Both the line with "of unremarkable human" and the line with "micrograph of small" in the records below must appear in the output, along with every line between them, exactly and with nothing added.

** Records supplied follows **

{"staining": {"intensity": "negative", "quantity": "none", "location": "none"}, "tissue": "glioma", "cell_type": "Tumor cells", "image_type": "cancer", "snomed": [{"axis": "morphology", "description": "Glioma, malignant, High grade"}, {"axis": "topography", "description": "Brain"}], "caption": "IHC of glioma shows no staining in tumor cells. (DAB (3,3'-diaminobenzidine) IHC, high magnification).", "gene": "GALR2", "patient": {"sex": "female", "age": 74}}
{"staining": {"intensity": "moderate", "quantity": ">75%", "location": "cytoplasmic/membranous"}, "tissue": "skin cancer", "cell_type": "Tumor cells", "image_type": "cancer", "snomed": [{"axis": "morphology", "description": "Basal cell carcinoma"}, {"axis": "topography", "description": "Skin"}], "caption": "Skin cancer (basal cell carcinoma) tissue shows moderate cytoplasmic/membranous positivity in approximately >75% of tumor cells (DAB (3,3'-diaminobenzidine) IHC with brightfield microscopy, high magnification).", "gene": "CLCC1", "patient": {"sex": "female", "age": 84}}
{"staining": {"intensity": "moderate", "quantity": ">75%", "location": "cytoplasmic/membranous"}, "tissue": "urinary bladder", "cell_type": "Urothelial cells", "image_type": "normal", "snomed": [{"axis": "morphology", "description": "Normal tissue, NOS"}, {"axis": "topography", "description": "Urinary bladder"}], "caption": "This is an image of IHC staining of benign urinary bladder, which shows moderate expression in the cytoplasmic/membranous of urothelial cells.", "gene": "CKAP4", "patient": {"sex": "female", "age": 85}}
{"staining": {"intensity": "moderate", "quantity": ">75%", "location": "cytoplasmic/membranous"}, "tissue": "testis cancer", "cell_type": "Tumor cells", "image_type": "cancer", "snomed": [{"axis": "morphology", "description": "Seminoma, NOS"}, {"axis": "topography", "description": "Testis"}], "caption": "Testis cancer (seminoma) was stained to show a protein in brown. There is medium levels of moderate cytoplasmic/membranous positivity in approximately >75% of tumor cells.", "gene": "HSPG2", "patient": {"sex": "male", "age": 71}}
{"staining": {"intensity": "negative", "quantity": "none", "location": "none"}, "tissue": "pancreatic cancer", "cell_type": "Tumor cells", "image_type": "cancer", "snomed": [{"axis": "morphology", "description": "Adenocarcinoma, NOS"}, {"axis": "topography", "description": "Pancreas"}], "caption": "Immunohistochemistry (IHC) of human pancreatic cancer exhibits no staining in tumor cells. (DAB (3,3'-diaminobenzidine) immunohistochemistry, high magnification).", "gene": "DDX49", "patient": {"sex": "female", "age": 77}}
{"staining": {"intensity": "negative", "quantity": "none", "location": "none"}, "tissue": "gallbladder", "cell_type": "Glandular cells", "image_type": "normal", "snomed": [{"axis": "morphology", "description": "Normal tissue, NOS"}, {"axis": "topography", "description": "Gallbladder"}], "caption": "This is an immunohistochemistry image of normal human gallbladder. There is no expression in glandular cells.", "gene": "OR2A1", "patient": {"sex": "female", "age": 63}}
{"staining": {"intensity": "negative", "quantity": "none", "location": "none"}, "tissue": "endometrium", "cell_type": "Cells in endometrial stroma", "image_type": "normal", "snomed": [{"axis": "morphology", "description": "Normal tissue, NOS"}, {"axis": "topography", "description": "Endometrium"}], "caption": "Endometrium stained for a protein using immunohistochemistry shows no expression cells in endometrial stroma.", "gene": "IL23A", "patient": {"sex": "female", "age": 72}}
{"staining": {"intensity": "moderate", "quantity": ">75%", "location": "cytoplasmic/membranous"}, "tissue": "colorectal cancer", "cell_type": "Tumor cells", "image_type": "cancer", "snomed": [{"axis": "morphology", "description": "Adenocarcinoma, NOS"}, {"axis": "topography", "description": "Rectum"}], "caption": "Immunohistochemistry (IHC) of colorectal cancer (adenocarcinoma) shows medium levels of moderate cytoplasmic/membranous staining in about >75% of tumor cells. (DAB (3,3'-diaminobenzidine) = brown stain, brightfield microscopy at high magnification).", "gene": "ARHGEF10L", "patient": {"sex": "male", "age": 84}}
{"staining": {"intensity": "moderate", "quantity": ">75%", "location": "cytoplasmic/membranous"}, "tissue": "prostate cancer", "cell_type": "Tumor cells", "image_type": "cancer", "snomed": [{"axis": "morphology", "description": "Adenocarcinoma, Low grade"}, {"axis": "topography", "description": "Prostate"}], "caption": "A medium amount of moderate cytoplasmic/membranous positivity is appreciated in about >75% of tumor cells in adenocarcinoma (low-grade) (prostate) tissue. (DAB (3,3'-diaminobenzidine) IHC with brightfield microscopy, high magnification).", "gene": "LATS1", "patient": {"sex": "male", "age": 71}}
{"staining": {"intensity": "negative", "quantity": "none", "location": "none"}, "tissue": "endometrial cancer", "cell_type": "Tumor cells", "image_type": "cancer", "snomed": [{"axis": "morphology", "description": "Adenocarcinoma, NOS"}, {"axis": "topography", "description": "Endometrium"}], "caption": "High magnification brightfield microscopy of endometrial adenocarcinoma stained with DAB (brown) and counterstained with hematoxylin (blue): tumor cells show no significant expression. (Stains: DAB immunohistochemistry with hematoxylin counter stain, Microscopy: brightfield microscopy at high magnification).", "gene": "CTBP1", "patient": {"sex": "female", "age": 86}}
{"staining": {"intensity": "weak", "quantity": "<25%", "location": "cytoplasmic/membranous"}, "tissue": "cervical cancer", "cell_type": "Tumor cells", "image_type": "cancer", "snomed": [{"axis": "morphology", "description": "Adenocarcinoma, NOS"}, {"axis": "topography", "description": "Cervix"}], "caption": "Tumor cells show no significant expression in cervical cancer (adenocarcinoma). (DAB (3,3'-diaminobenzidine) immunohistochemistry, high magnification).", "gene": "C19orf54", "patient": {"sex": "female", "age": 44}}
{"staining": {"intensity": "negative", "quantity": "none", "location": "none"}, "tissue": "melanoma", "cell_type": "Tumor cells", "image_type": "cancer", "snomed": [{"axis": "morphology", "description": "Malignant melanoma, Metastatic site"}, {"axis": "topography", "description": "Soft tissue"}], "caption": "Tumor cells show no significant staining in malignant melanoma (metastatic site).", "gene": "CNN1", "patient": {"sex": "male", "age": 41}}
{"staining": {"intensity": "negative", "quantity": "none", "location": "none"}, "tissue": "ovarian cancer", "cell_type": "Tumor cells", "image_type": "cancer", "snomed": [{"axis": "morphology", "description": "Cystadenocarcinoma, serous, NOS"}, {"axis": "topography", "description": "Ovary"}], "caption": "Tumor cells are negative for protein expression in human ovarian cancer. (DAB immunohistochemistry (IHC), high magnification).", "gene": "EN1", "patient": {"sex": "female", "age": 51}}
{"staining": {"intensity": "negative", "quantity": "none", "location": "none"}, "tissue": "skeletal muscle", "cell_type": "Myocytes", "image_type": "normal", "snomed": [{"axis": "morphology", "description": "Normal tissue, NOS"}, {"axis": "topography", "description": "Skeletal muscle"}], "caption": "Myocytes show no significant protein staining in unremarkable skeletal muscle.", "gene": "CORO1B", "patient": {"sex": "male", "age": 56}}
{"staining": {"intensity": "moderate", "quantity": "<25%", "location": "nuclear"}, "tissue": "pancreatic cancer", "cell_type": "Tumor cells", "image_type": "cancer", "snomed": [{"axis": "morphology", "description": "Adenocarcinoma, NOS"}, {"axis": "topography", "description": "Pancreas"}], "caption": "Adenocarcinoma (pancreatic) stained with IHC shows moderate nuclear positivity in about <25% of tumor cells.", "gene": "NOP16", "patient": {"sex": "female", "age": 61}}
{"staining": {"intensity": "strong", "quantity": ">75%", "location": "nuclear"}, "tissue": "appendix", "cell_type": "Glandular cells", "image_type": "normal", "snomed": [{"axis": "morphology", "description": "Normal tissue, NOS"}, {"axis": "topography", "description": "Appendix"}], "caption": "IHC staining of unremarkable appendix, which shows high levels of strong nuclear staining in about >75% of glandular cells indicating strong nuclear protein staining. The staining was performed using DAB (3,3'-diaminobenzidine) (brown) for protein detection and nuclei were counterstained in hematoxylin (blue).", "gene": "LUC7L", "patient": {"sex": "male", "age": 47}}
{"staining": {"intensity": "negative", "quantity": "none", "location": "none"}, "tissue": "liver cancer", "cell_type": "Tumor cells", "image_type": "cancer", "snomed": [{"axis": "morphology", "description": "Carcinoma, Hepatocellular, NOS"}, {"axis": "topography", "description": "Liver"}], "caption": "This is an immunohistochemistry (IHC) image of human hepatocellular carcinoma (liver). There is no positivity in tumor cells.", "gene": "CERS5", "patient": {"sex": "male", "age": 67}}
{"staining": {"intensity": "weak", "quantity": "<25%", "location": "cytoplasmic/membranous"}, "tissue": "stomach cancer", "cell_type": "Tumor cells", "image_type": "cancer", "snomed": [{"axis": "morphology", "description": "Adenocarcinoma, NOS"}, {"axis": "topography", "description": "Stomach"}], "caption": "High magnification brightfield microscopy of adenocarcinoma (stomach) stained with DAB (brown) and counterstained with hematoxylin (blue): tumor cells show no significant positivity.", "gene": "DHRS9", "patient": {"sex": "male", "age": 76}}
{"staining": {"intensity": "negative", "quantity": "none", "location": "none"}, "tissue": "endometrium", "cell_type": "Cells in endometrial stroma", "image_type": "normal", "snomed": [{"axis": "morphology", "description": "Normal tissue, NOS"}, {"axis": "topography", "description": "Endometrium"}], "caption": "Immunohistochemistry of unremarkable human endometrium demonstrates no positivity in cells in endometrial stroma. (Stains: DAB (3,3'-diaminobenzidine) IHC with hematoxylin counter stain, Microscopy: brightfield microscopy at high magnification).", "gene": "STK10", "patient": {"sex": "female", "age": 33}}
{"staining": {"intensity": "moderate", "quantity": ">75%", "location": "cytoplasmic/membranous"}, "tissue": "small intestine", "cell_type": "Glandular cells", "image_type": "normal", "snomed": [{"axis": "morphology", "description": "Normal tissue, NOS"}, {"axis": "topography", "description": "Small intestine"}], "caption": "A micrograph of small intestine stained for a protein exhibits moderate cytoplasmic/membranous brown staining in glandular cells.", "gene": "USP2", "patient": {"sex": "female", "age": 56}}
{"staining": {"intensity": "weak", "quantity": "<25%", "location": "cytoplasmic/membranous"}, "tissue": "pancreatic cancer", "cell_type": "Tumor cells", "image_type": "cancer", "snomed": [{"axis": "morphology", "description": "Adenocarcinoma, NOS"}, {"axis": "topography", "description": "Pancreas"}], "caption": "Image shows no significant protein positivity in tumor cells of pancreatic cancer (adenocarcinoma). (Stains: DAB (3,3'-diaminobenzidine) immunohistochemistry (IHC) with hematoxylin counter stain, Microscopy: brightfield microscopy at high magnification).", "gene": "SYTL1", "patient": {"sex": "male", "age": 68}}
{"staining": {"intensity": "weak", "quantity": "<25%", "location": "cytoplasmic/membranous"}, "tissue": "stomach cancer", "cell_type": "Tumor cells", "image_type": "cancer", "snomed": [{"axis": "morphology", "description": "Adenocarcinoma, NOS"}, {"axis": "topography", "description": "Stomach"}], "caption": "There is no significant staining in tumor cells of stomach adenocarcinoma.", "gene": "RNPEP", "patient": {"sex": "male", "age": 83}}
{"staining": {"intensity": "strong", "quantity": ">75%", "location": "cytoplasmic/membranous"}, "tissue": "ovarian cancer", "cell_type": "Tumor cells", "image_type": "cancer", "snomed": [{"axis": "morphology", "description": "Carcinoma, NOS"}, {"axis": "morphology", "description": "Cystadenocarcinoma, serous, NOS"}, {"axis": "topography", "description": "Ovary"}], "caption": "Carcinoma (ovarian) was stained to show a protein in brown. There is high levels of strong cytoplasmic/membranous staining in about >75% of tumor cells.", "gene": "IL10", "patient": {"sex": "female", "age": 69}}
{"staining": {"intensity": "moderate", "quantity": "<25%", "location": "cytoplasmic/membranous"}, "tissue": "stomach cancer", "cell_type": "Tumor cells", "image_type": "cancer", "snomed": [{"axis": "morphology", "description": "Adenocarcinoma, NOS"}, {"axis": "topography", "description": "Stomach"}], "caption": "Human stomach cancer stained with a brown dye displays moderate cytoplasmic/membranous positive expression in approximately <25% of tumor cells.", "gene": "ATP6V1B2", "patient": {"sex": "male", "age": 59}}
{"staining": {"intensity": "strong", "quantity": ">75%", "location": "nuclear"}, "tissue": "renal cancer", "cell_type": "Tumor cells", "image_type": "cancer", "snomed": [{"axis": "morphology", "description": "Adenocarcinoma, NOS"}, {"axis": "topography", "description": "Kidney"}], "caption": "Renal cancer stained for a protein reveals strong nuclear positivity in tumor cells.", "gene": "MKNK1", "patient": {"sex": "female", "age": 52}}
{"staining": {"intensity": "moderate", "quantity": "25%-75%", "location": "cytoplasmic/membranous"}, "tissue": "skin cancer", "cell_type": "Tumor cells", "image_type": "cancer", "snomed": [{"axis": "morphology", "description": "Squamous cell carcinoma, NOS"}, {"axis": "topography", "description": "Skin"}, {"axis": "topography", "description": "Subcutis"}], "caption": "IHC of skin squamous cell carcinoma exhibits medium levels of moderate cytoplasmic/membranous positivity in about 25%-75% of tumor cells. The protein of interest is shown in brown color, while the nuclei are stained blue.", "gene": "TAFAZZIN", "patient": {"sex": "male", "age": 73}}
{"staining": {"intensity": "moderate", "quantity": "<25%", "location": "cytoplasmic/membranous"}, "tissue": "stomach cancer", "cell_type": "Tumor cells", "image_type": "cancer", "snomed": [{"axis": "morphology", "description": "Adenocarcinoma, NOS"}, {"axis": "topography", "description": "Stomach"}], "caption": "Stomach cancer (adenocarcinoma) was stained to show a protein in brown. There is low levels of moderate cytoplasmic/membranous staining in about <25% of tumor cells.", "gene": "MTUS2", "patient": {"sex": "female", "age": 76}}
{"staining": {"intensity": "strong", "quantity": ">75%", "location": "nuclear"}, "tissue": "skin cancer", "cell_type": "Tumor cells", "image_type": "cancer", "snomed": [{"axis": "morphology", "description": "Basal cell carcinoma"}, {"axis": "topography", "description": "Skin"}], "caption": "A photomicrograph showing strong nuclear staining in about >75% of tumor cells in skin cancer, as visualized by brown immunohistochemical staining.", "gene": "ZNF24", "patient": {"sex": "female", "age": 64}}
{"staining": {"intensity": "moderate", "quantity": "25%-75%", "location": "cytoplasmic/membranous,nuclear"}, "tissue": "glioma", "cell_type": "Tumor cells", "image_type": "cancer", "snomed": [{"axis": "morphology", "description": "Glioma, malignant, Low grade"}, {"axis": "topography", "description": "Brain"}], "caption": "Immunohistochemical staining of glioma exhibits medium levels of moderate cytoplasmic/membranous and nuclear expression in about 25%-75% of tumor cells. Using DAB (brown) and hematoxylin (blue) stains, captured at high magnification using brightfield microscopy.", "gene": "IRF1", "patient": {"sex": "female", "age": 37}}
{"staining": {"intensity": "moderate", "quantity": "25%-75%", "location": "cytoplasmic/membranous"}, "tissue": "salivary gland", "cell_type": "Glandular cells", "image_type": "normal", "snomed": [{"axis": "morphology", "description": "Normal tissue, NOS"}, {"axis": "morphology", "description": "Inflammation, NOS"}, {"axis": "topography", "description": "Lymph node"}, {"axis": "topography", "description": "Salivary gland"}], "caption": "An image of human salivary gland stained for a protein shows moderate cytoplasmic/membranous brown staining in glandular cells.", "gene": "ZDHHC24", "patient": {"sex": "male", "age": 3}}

** End of Records supplied **

Response
{"staining": {"intensity": "negative", "quantity": "none", "location": "none"}, "tissue": "endometrium", "cell_type": "Cells in endometrial stroma", "image_type": "normal", "snomed": [{"axis": "morphology", "description": "Normal tissue, NOS"}, {"axis": "topography", "description": "Endometrium"}], "caption": "Immunohistochemistry of unremarkable human endometrium demonstrates no positivity in cells in endometrial stroma. (Stains: DAB (3,3'-diaminobenzidine) IHC with hematoxylin counter stain, Microscopy: brightfield microscopy at high magnification).", "gene": "STK10", "patient": {"sex": "female", "age": 33}}
{"staining": {"intensity": "moderate", "quantity": ">75%", "location": "cytoplasmic/membranous"}, "tissue": "small intestine", "cell_type": "Glandular cells", "image_type": "normal", "snomed": [{"axis": "morphology", "description": "Normal tissue, NOS"}, {"axis": "topography", "description": "Small intestine"}], "caption": "A micrograph of small intestine stained for a protein exhibits moderate cytoplasmic/membranous brown staining in glandular cells.", "gene": "USP2", "patient": {"sex": "female", "age": 56}}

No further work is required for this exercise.